Java with Joe

Think less about your personal brand…and more about being a person.

It’s a new year and many of us are thinking about what we might like to do differently in 2017. Many self-improvement gurus—folks like Tom Peters—would suggest that one step we absolutely must take if we want to succeed in life is to create a powerful “personal brand.” Writing in Fast Company way back in 1997, Peters wrote:

Regardless of age, regardless of position, regardless of the business we happen to be in, all of us need to understand the importance of branding. We are CEOs of our own companies: Me Inc. To be in business today, our most important job is to be head marketer for the brand called You.

Google “personal brand” today and you’ll come up with over 68 Million hits; check out Amazon and you’ll find over 300,000 books promising to help you craft or improve your personal brand.

I can’t say that I’m crazy about the term personal brand itself, because contrary to what Mr. Peters and others say, I find it hard to think about people the same way I think of laundry detergent or running shoes or any other product. I also have a problem with much of what’s written about “personal branding” because so much of it is about crafting an image of yourself and getting maximum visibility for that image in the market place. It’s like selling Tide detergent or Nike shoes.

In other words, personal branding strikes me as being more about style, image, and connections than it is about being a person of substance.

What others think about you is certainly important. Your personal reputation (my preferred term) walks in the room ahead of you, and often shapes whether or not people in that room are willing to listen to you, trust you, or follow you. But that’s not about image. No—you build a reputation that inspires trust not by worrying about your image, but by treating others with the respect and dignity they deserve, by helping them succeed, by delivering on the promises you make. You build a reputation that inspires trust by not focusing first on yourself.
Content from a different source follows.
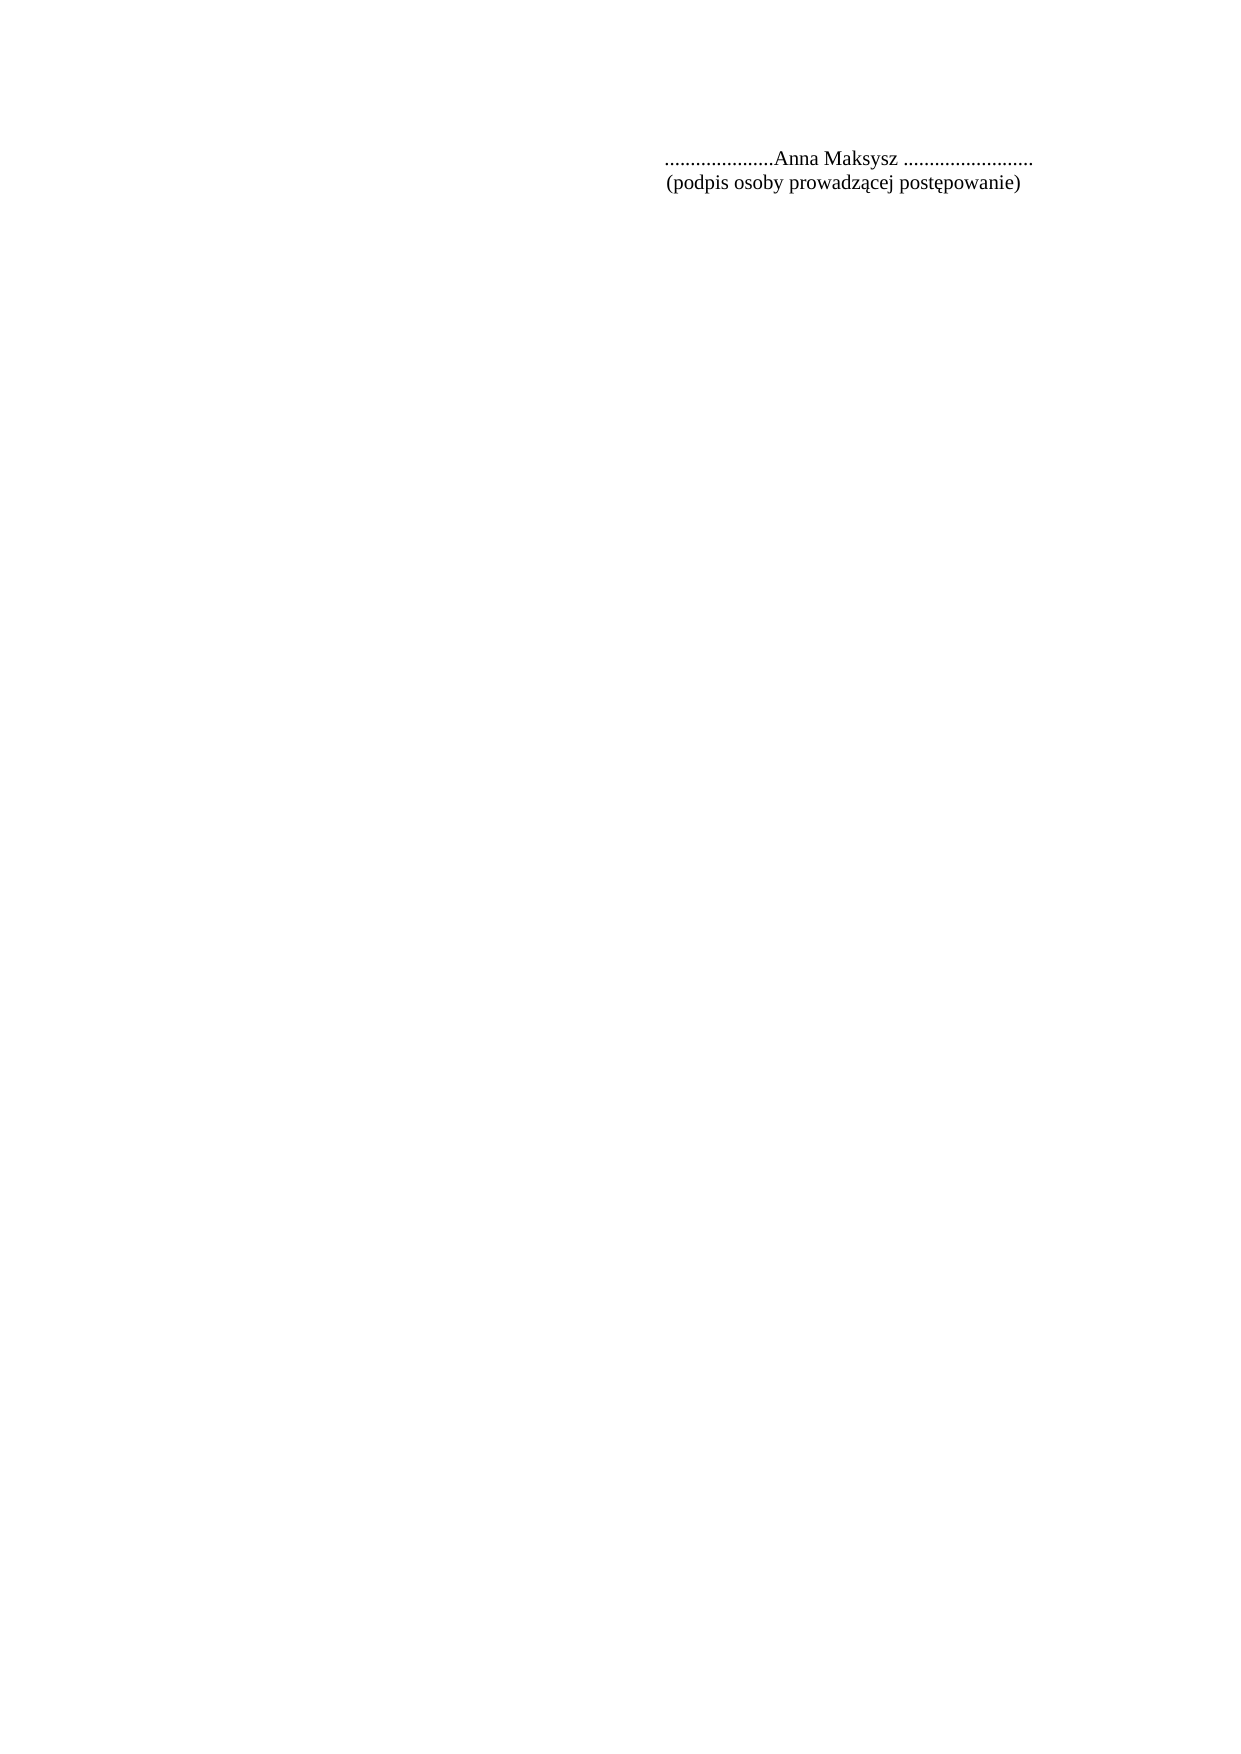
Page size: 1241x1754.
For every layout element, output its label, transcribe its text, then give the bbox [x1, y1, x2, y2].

text .....................Anna Maksysz ......................... [413, 146, 1122, 170]
text (podpis osoby prowadzącej postępowanie) [413, 170, 1122, 194]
So let me suggest that this year, instead of working on your personal brand, you work on yourself as a person. We could all benefit from asking ourselves questions like these:

  • What are my personal core values?
  • What values motivate me to do the work I’m doing?
  • Do I consistently live my values, in the actions I take and the decisions I make?
  • Do I listen to others more than I talk about myself? Am I viewed as a person who has “warmth”?
  • Do I consistently look for ways to help others succeed?

I think the best way to succeed in life—which certainly includes succeeding in your career—is to consistently live your values and consistently help others succeed. Do that and people will perceive you as someone they can count on to make the right decisions in difficult situations. Do that and they’ll view you as a values-driven person—someone driven by a higher sense of purpose rather than a desire to polish your “brand.” Do that and you’ll be respected because you respect others, because you take the time to really listen to them, instead of just looking for ways to advance your own opinions. Do that and you’ll build a personal reputation and a presence that inspires others to believe in you, trust you, and follow you.

Do that and you won’t have to worry about your personal brand. It will take care of itself. 

That’s what I think. As always, please let me know what you think.